▸ Aim of the exercise
The data must be reproduced verbatim; images are to be omitted.

##### Data for this exercise

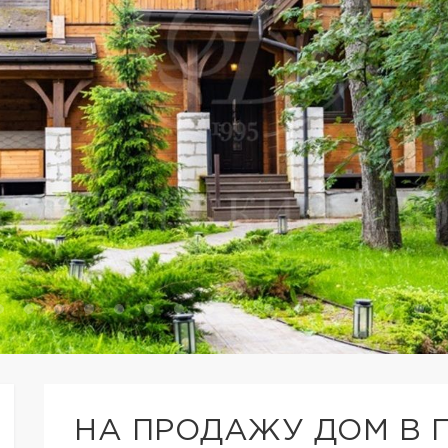
НА ПРОДАЖУ ДОМ В 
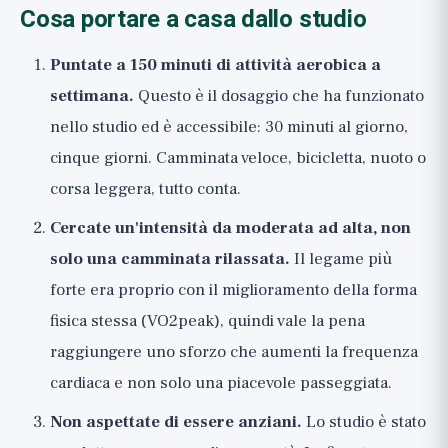
Cosa portare a casa dallo studio
Puntate a 150 minuti di attività aerobica a
settimana.
Questo è il dosaggio che ha funzionato
nello studio ed è accessibile: 30 minuti al giorno,
cinque giorni. Camminata veloce, bicicletta, nuoto o
corsa leggera, tutto conta.
Cercate un'intensità da moderata ad alta, non
solo una camminata rilassata.
Il legame più
forte era proprio con il miglioramento della forma
fisica stessa (VO2peak), quindi vale la pena
raggiungere uno sforzo che aumenti la frequenza
cardiaca e non solo una piacevole passeggiata.
Non aspettate di essere anziani.
Lo studio è stato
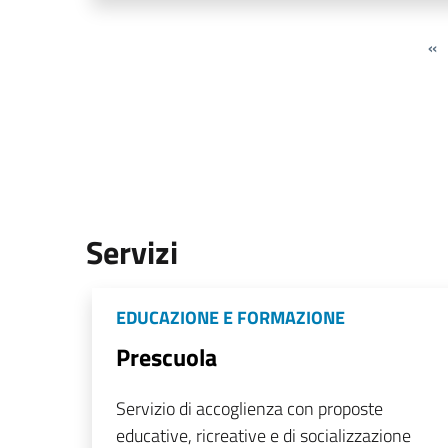
«
Servizi
EDUCAZIONE E FORMAZIONE
Prescuola
Servizio di accoglienza con proposte
educative, ricreative e di socializzazione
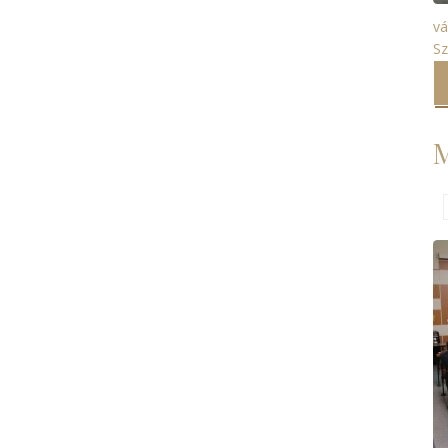
vá
S
M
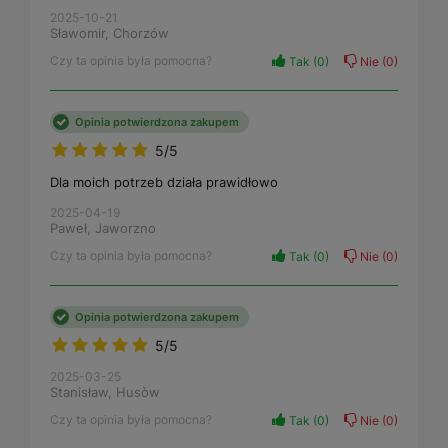
2025-10-21
Sławomir, Chorzów
Czy ta opinia była pomocna?
Tak
0
Nie
0
Opinia potwierdzona zakupem
5/5
Dla moich potrzeb działa prawidłowo
2025-04-19
Paweł, Jaworzno
Czy ta opinia była pomocna?
Tak
0
Nie
0
Opinia potwierdzona zakupem
5/5
2025-03-25
Stanisław, Husòw
Czy ta opinia była pomocna?
Tak
0
Nie
0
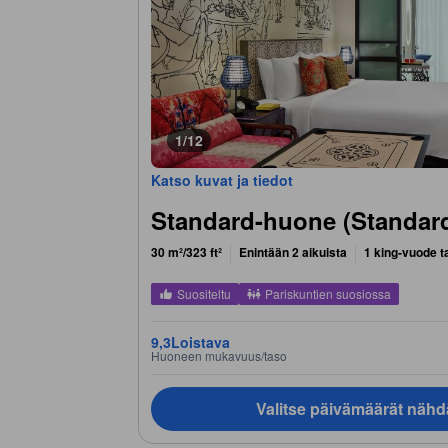
1/12
Katso kuvat ja tiedot
Standard-huone (Standar
30 m²/323 ft²
Enintään 2 aikuista
1 king-vuode t
Suositeltu
Pariskuntien suosiossa
9,3
Loistava
Huoneen mukavuus/taso
Valitse päivämäärät nähd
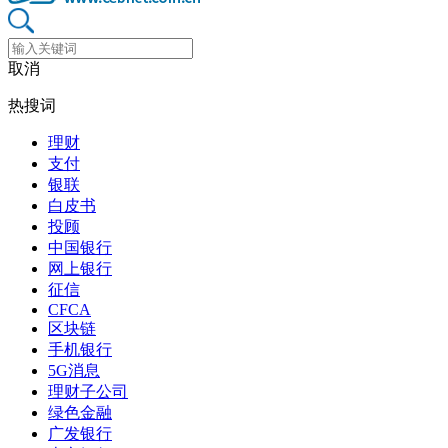
取消
热搜词
理财
支付
银联
白皮书
投顾
中国银行
网上银行
征信
CFCA
区块链
手机银行
5G消息
理财子公司
绿色金融
广发银行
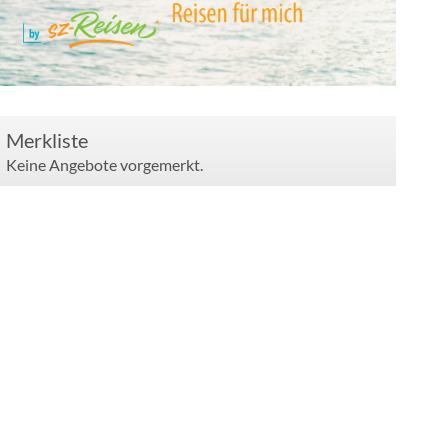
Merkliste
Keine Angebote vorgemerkt.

##########

▸ Your response
НА ПРОДАЖУ ДОМ В 
Cosa portare a casa dallo studio
Puntate a 150 minuti di attività aerobica a
settimana.
Questo è il dosaggio che ha funzionato
nello studio ed è accessibile: 30 minuti al giorno,
cinque giorni. Camminata veloce, bicicletta, nuoto o
corsa leggera, tutto conta.
Cercate un'intensità da moderata ad alta, non
solo una camminata rilassata.
Il legame più
forte era proprio con il miglioramento della forma
fisica stessa (VO2peak), quindi vale la pena
raggiungere uno sforzo che aumenti la frequenza
cardiaca e non solo una piacevole passeggiata.
Non aspettate di essere anziani.
Lo studio è stato
«
Servizi
EDUCAZIONE E FORMAZIONE
Prescuola
Servizio di accoglienza con proposte
educative, ricreative e di socializzazione
vá
S
M
2025-10-21
Sławomir, Chorzów
Czy ta opinia była pomocna?
Tak
0
Nie
0
Opinia potwierdzona zakupem
5/5
Dla moich potrzeb działa prawidłowo
2025-04-19
Paweł, Jaworzno
Czy ta opinia była pomocna?
Tak
0
Nie
0
Opinia potwierdzona zakupem
5/5
2025-03-25
Stanisław, Husòw
Czy ta opinia była pomocna?
Tak
0
Nie
0
1/12
Katso kuvat ja tiedot
Standard-huone (Standar
30 m²/323 ft²
Enintään 2 aikuista
1 king-vuode t
Suositeltu
Pariskuntien suosiossa
9,3
Loistava
Huoneen mukavuus/taso
Valitse päivämäärät nähd
取消
热搜词
理财
支付
银联
白皮书
投顾
中国银行
网上银行
征信
CFCA
区块链
手机银行
5G消息
理财子公司
绿色金融
广发银行
Merkliste
Keine Angebote vorgemerkt.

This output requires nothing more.